– Слушай! Я, знаешь, могу разозлиться! Мы с тобой неотесанные дубины, а Маделина Фокс… она немножко вроде Ангуса Дьюера. Я начинаю понимать, чего нам не хватает, всю эту материю… Музыка, и литература, и приличная одежда… да, хороший костюм тоже невредная штука…
– Ну вот, что я тебе только что сказал? Она нарядит тебя в сюртук и крахмальные манишки – и пошлет ставить диагнозы богатым вдовушкам. Как ты мог втюриться в такую ловкую бабенку? Где у тебя контроль?
Оппозиция Клифа побудила Мартина смотреть на Маделину не только с лукавым и жадным интересом, но и с драматической уверенностью, что он страстно желает на ней жениться.
Лишь немногие женщины могут надолго удержаться от попыток исправлять близкого им мужчину, а исправлять означает переделывать человека из того, что он есть (чем бы он ни был) в нечто другое. Девицы вроде Маделины Фокс, молодые женщины артистического склада, не работающие в искусстве, не могут воздерживаться от такой исправительской деятельности больше суток.
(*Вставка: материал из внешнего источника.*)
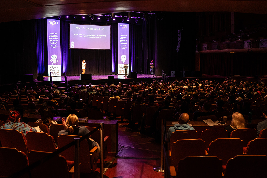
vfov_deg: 37.9
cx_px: 134
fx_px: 260
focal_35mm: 35
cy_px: 89
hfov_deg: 54.4
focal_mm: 35
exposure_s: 1/100
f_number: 2.5
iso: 3200
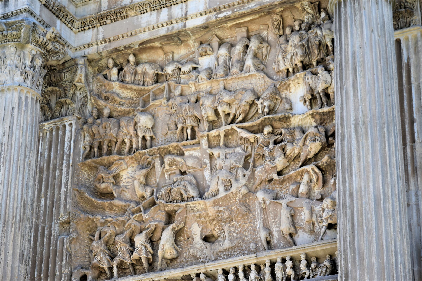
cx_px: 211
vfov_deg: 13.0
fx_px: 1231
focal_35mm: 105
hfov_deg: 19.5
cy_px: 140
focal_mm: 70
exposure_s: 1/160
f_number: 6.3
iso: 400
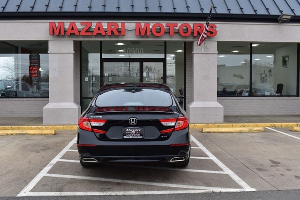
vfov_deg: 36.8
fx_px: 300
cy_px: 100
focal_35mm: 36
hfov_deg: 53.2
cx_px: 150
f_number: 9
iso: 400
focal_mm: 24
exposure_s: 1/100
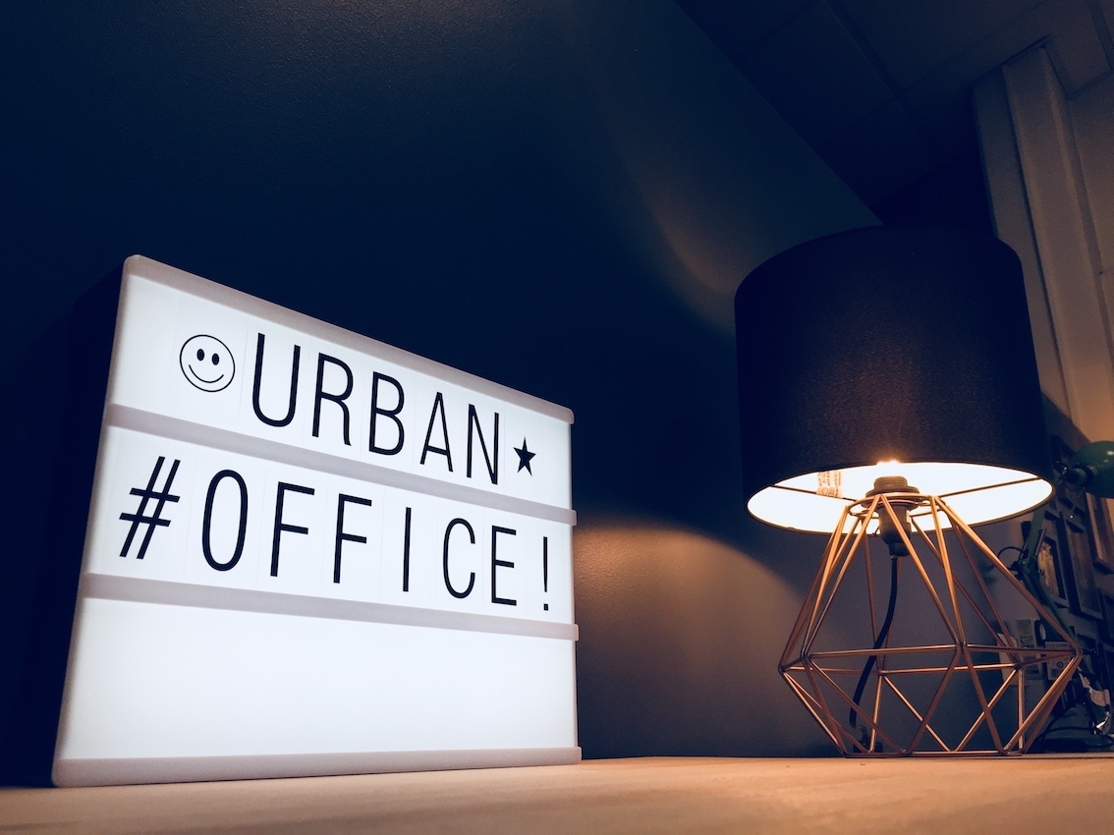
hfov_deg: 61.7
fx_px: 933
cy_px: 418
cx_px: 557
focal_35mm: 29
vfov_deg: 48.2
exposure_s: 1/100
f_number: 2.2
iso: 50
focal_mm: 4.15
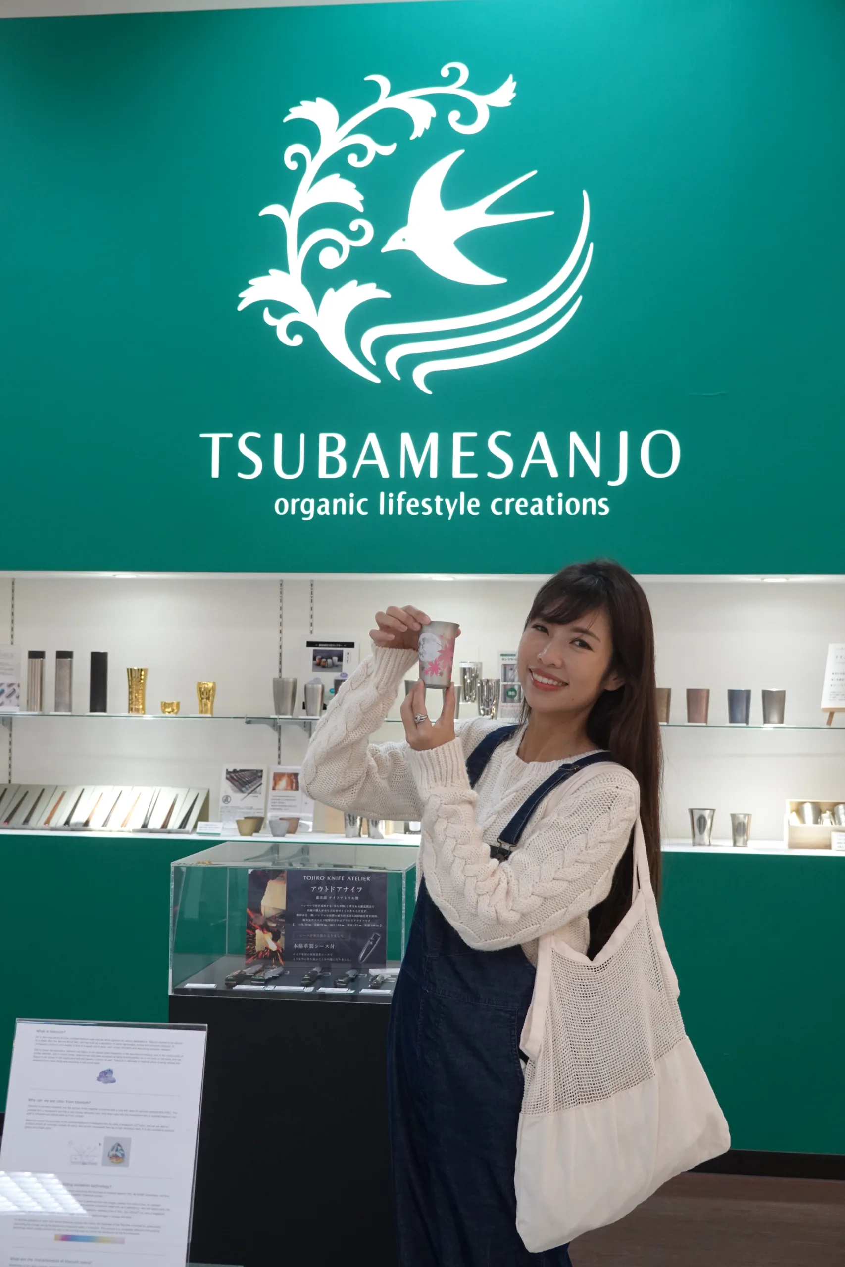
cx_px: 422
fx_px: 1866
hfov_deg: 25.5
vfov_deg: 37.5
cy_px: 634
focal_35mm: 53
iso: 1000
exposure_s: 1/100
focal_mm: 19.43
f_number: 4
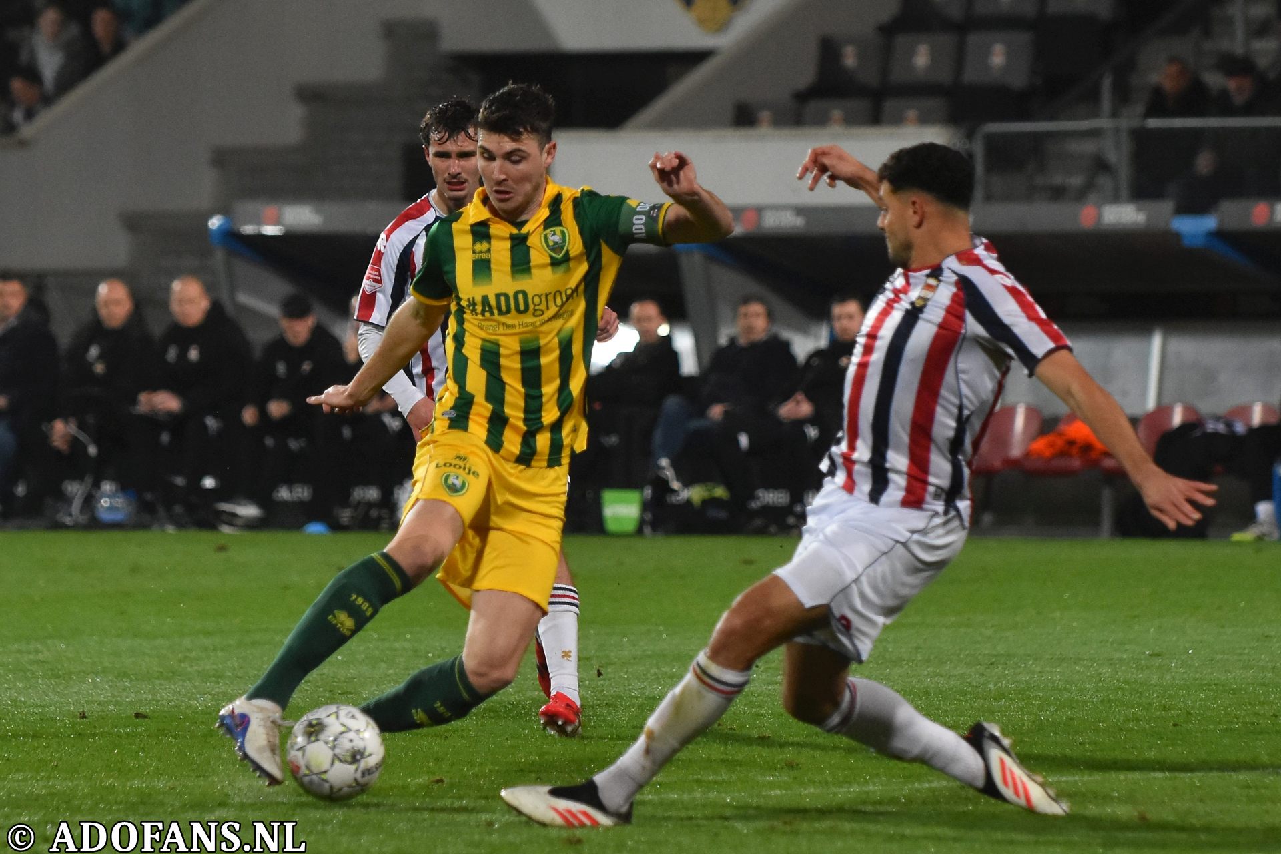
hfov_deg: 8.9
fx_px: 8272
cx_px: 640
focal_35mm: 232
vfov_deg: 5.9
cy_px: 427
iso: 2000
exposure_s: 1/1000
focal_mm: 155
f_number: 2.8
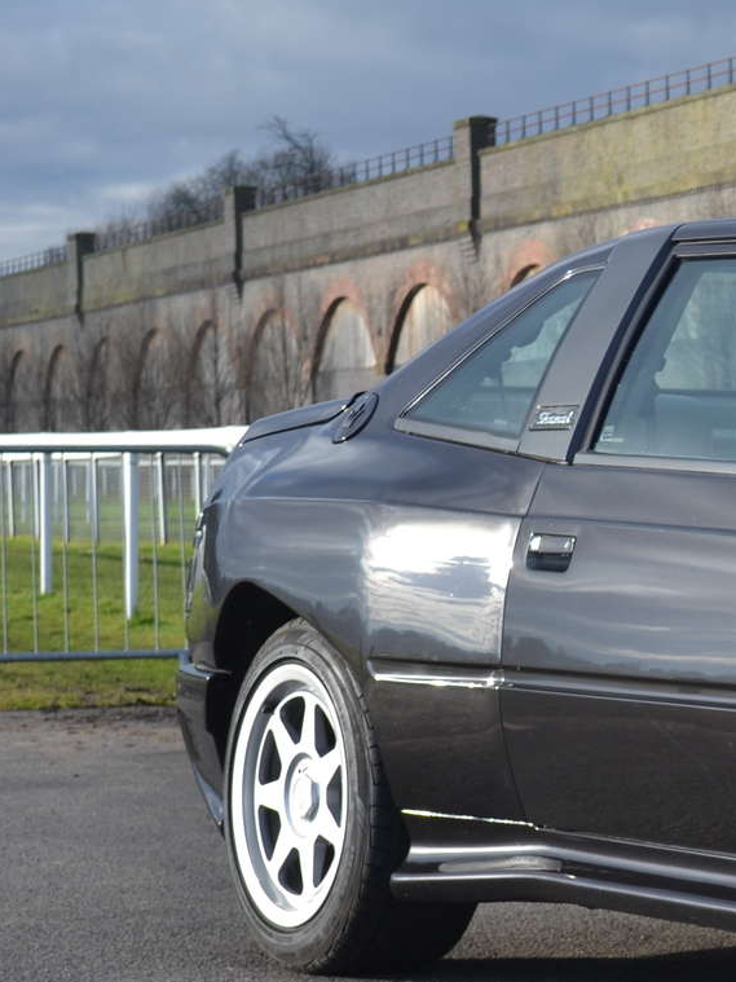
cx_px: 1291
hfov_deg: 9.3
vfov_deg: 13.0
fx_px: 4310
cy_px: 715
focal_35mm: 152
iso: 100
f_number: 7.1
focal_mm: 40
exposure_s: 1/200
Стоило нетерпеливому Мартину показать Маделине, что ее прелести действуют-на него, как она с новой, еще более покровительственной энергией принялась за его одежду – за плисовые штаны, отложной воротник и серую фетровую шляпу, старую и несуразную, – за его словарь и литературный вкус. Эта манера бросать мимоходом «понятно, кто ж не знает, что Эмерсон был величайшим мыслителем», раздражала Мартина – и тем сильней, что он сопоставлял ее с угрюмым терпением Готлиба.
– Ох, оставьте меня! – накидывался он на Маделину. – Вы прелестнейшее божье созданье, когда говорите о том, в чем знаете толк; но как начнете распространяться о политике и химиотерапии… Черт подери, что вы мною командуете? Вы, пожалуй, правы насчет языка. Я отброшу все эти «заткнуть дырку в рыле» и прочую ерундистику, но крахмального воротничка не надену. Ни за что!
Может быть, он никогда и не сделал бы ей предложения, если б не тот весенний вечер на крыше.
Маделина пользовалась плоской крышей дома, как садом. Притащила туда ящик с геранью и чугунную скамейку, вроде тех, что можно было когда-то видеть возле могил; да подвесила два японских фонарика – они были порванные и висели криво. С презрением говорила она о прочих обитателях дома, которые «так прозаичны, так погрязли в условностях, что никогда не поднимаются в этот милый укромный уголок». Она сравнивала свое убежище с крышей мавританского дворца, с испанским патио, с японским садиком, со старопровансальским «плезансом». Но Мартину «плезанс» весьма напоминал обыкновенную крышу. В этот апрельский вечер он шел к Маделине со смутной готовностью поссориться, и мать ее довольно нелюбезно сказала ему, что она на крыше.